--- START OF READING PASSAGE ---
I remember nothing. I remember everything. I believe everything. I believe nothing.


If there were ever any doubt that Ozick is a master storyteller, here’s your proof.



Do yourself a favor and skip the blurb; don’t read the synopsis. Let Petrie’s fictional monologue take you over; let yourself get to know him, his regrets, his idiosyncrasies, his losses, his attempts at connection with others. 



Imagine an interior monologue—shaped just as America shakes off the first half of the twentieth century—that is an examination of the shackles of memory, a questioning of who "owns" whose history and legacy, and a laying bare of the guilt involved in carrying your own and others' stories into the next generation.

Imagine this told with the baroque stylings of James within a Proustian project of aging, of facing both one’s mortality and the death of an age, wherein Dreyfus makes an appearance and for which fans of Bolano’s slim monologues and Marias’s own Jamesian verbosities will salivate at the mouth. 



Do yourself another favor and read this all in one gulp. ( )
  proustitute | Apr 2, 2023 |
I didn’t really understand it, but I liked it anyway, it was very enjoyable to read, the writing was almost like poetry. My first Ozick novel, I’ll have to try another. ( )
  steve02476 | Jan 3, 2023 |
In Antiquities, Lloyd Wilkinson Petrie, one of the seven elderly trustees of the now-defunct (for thirty-four years) Temple Academy for Boys, is preparing a memoir of his days at the school, intertwined with the troubling distractions of present events. As he navigates, with faltering recall, between the subtle anti-Semitism that pervaded the school's ethos and his fascination with his own family's heritage--in particular, his illustrious cousin, the renowned archaeologist Sir William Matthew Flinders Petrie--he reconstructs the passions of a childhood encounter with the oddly named Ben-Zion Elefantin, a mystifying older pupil who claims descent from Egypt's Elephantine Island.
  HandelmanLibraryTINR | Mar 27, 2022 |
Lloyd Wilkinson Petrie is one sick puppy. Now a retired lawyer, he is preparing a memoir of his years as a student at Temple Academy in the late 19th Century.
--- END OF READING PASSAGE ---
--- START OF DATASET CONTENT ---
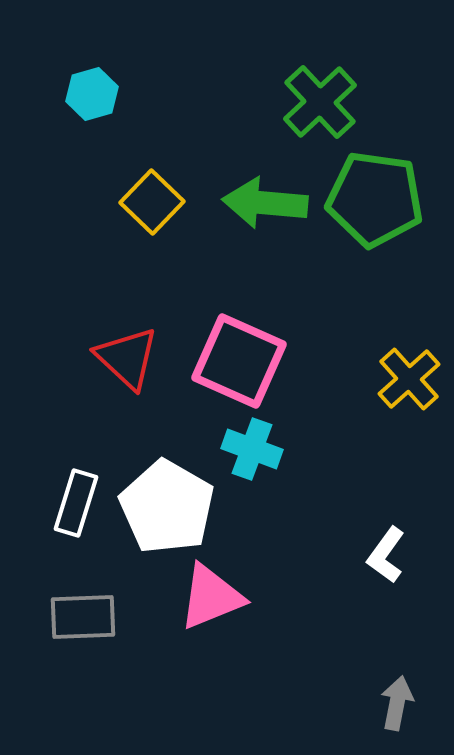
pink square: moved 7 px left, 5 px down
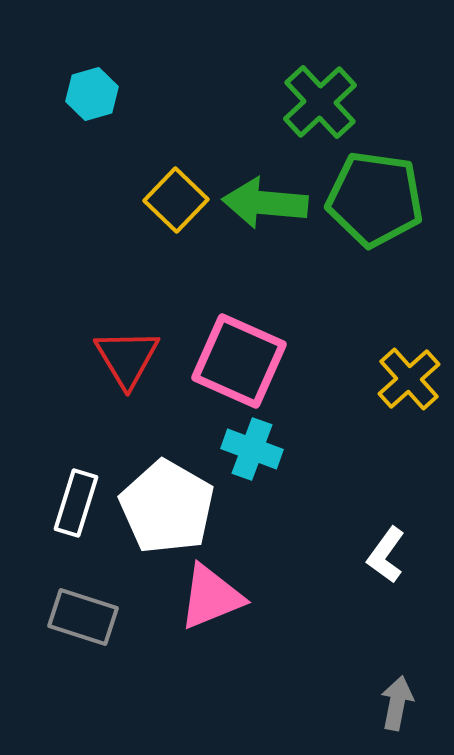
yellow square: moved 24 px right, 2 px up
red triangle: rotated 16 degrees clockwise
gray rectangle: rotated 20 degrees clockwise
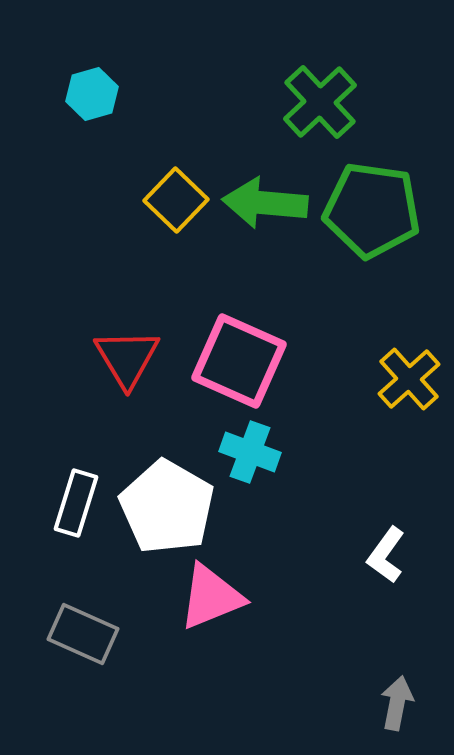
green pentagon: moved 3 px left, 11 px down
cyan cross: moved 2 px left, 3 px down
gray rectangle: moved 17 px down; rotated 6 degrees clockwise
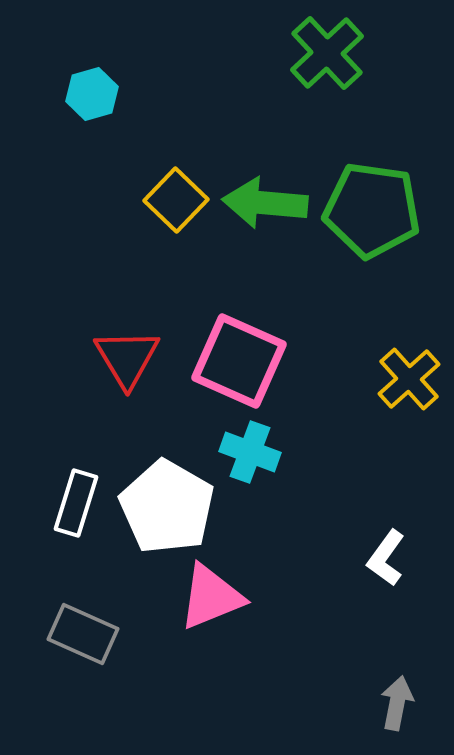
green cross: moved 7 px right, 49 px up
white L-shape: moved 3 px down
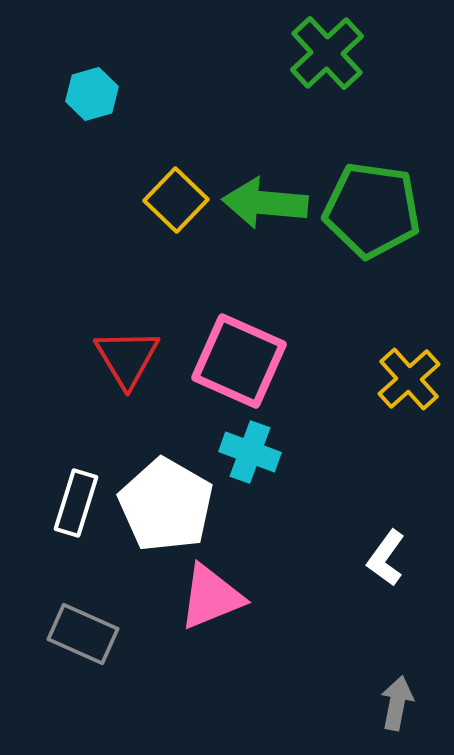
white pentagon: moved 1 px left, 2 px up
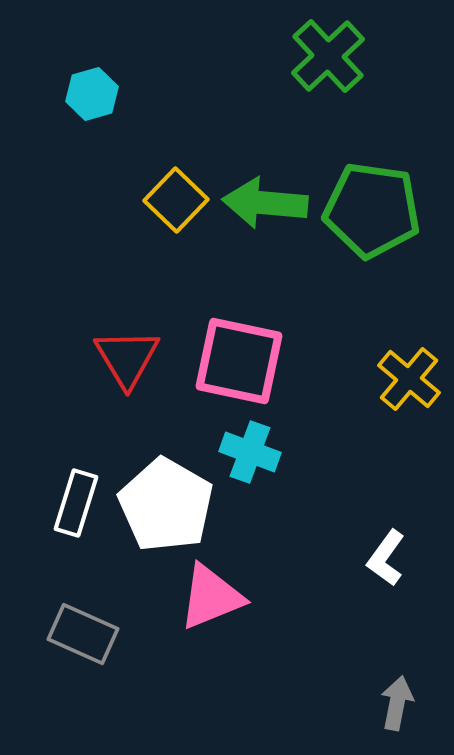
green cross: moved 1 px right, 3 px down
pink square: rotated 12 degrees counterclockwise
yellow cross: rotated 8 degrees counterclockwise
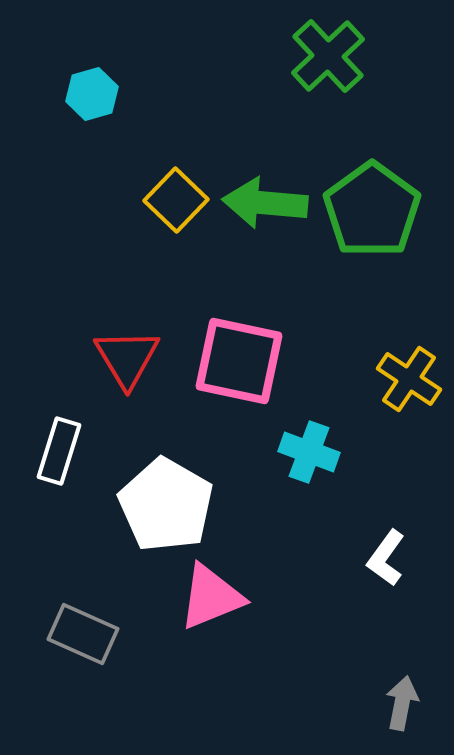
green pentagon: rotated 28 degrees clockwise
yellow cross: rotated 6 degrees counterclockwise
cyan cross: moved 59 px right
white rectangle: moved 17 px left, 52 px up
gray arrow: moved 5 px right
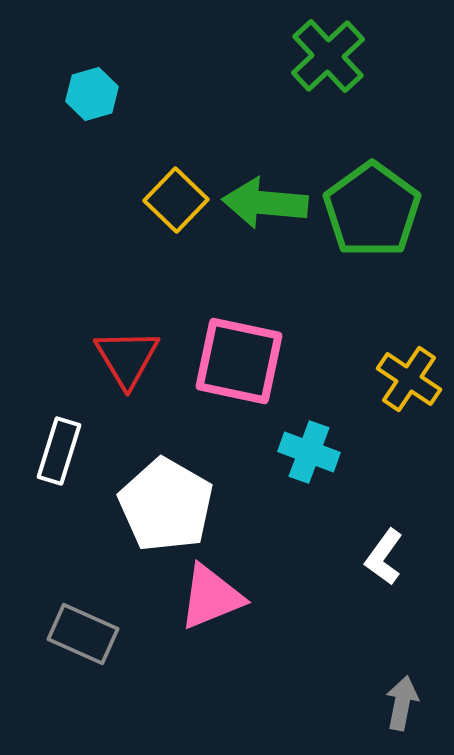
white L-shape: moved 2 px left, 1 px up
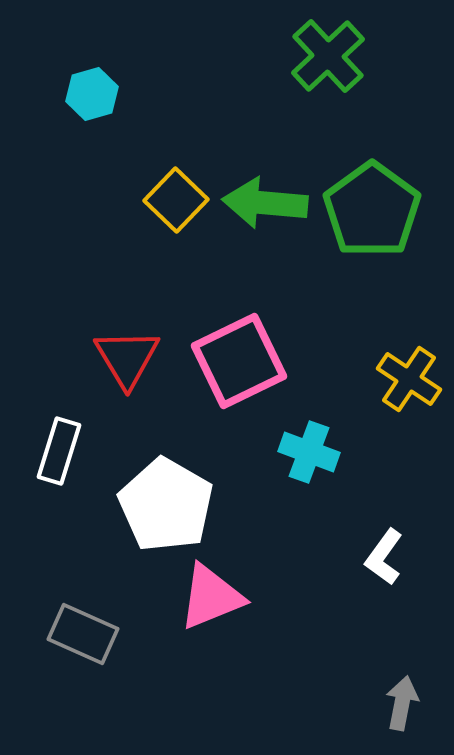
pink square: rotated 38 degrees counterclockwise
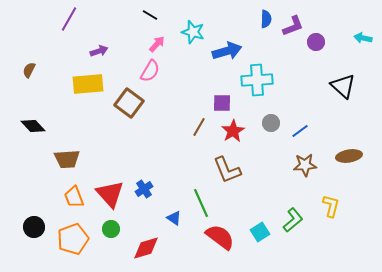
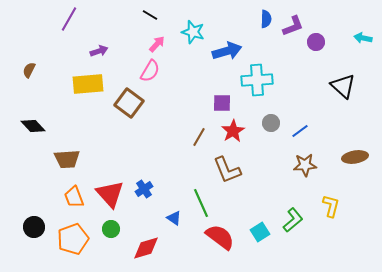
brown line: moved 10 px down
brown ellipse: moved 6 px right, 1 px down
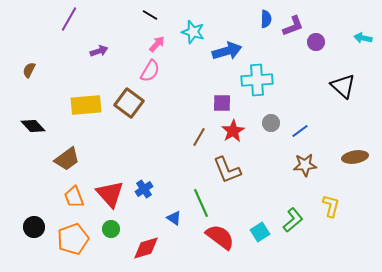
yellow rectangle: moved 2 px left, 21 px down
brown trapezoid: rotated 32 degrees counterclockwise
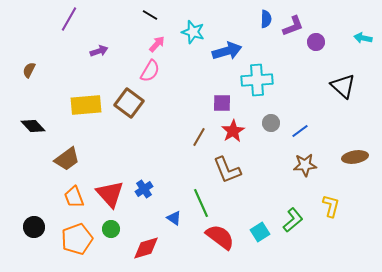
orange pentagon: moved 4 px right
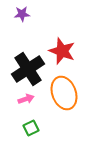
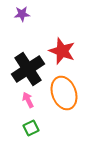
pink arrow: moved 2 px right, 1 px down; rotated 98 degrees counterclockwise
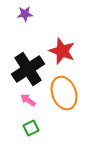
purple star: moved 3 px right
pink arrow: rotated 28 degrees counterclockwise
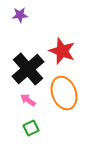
purple star: moved 5 px left, 1 px down
black cross: rotated 8 degrees counterclockwise
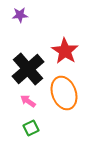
red star: moved 3 px right; rotated 12 degrees clockwise
pink arrow: moved 1 px down
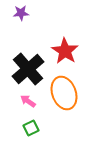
purple star: moved 1 px right, 2 px up
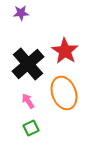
black cross: moved 5 px up
pink arrow: rotated 21 degrees clockwise
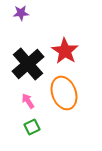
green square: moved 1 px right, 1 px up
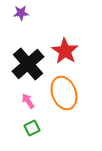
green square: moved 1 px down
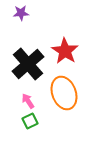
green square: moved 2 px left, 7 px up
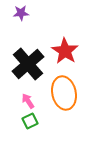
orange ellipse: rotated 8 degrees clockwise
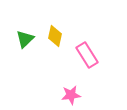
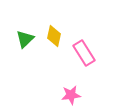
yellow diamond: moved 1 px left
pink rectangle: moved 3 px left, 2 px up
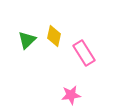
green triangle: moved 2 px right, 1 px down
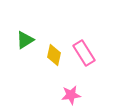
yellow diamond: moved 19 px down
green triangle: moved 2 px left; rotated 12 degrees clockwise
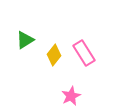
yellow diamond: rotated 25 degrees clockwise
pink star: moved 1 px down; rotated 18 degrees counterclockwise
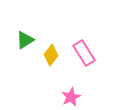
yellow diamond: moved 3 px left
pink star: moved 1 px down
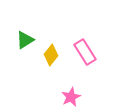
pink rectangle: moved 1 px right, 1 px up
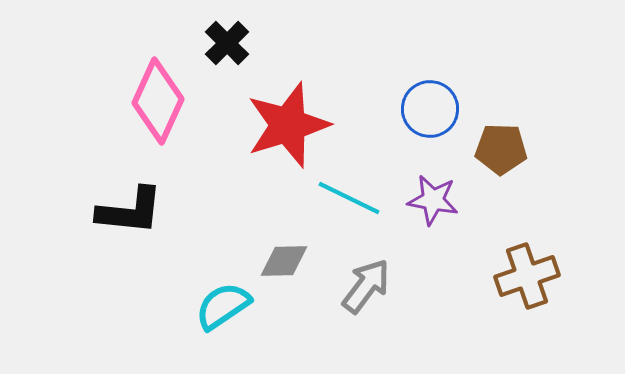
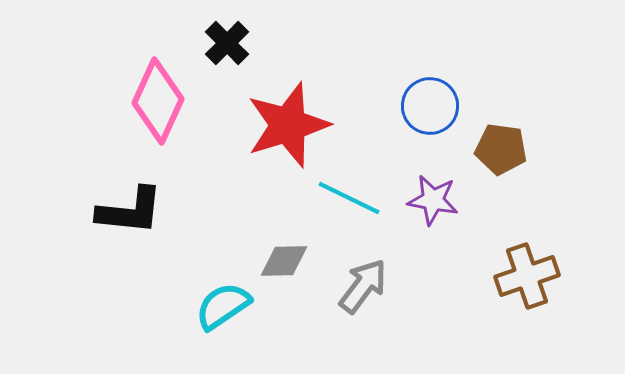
blue circle: moved 3 px up
brown pentagon: rotated 6 degrees clockwise
gray arrow: moved 3 px left
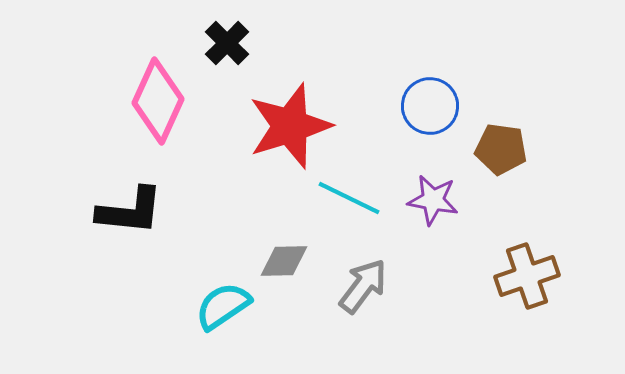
red star: moved 2 px right, 1 px down
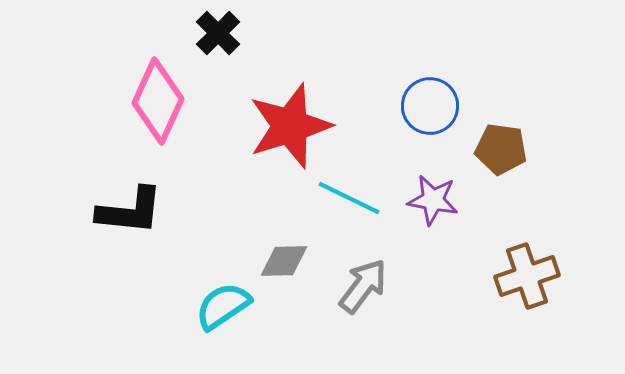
black cross: moved 9 px left, 10 px up
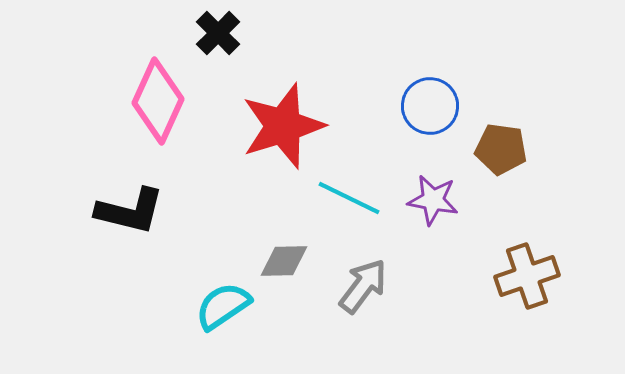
red star: moved 7 px left
black L-shape: rotated 8 degrees clockwise
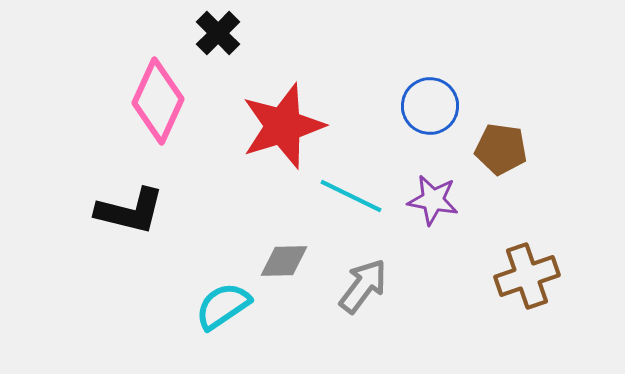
cyan line: moved 2 px right, 2 px up
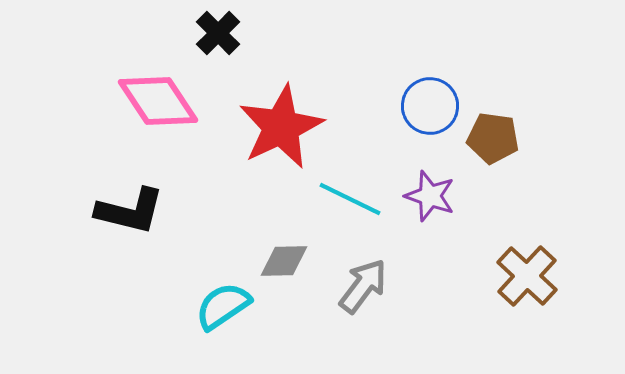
pink diamond: rotated 58 degrees counterclockwise
red star: moved 2 px left, 1 px down; rotated 8 degrees counterclockwise
brown pentagon: moved 8 px left, 11 px up
cyan line: moved 1 px left, 3 px down
purple star: moved 3 px left, 4 px up; rotated 9 degrees clockwise
brown cross: rotated 28 degrees counterclockwise
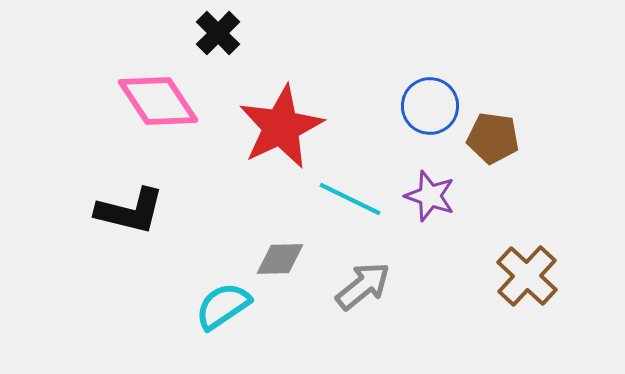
gray diamond: moved 4 px left, 2 px up
gray arrow: rotated 14 degrees clockwise
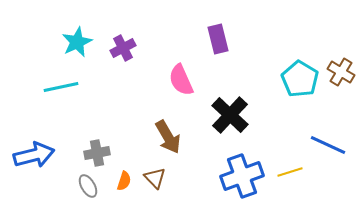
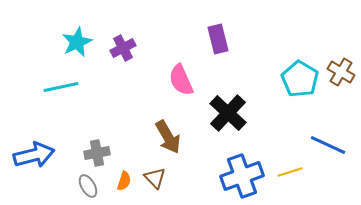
black cross: moved 2 px left, 2 px up
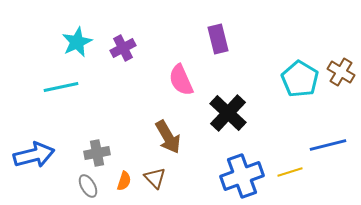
blue line: rotated 39 degrees counterclockwise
--- END OF DATASET CONTENT ---
▶ THE TASKS:
[a] Please translate this sentence from the reviews of Antiquities into Spanish: "Do yourself another favor and read this all in one gulp."
[b] Based on the reviews of Antiquities, does each statement agree with the text? Answer yes or no for each, quoting the deciding words. (i) Lloyd Wilkinson Petrie is a trustee of Temple Academy for Boys. (ii) The reviewer steve02476 had read other Ozick novels before this one. (iii) Temple Academy for Boys is still operating.

▶ WORKED ANSWERS:
[a] Hazte otro favor y léelo todo de un solo trago.

[b]
(i) Yes: "one of the seven elderly trustees of the now-defunct (for thirty-four years) Temple Academy for Boys"
(ii) No: "My first Ozick novel"
(iii) No: "now-defunct (for thirty-four years)"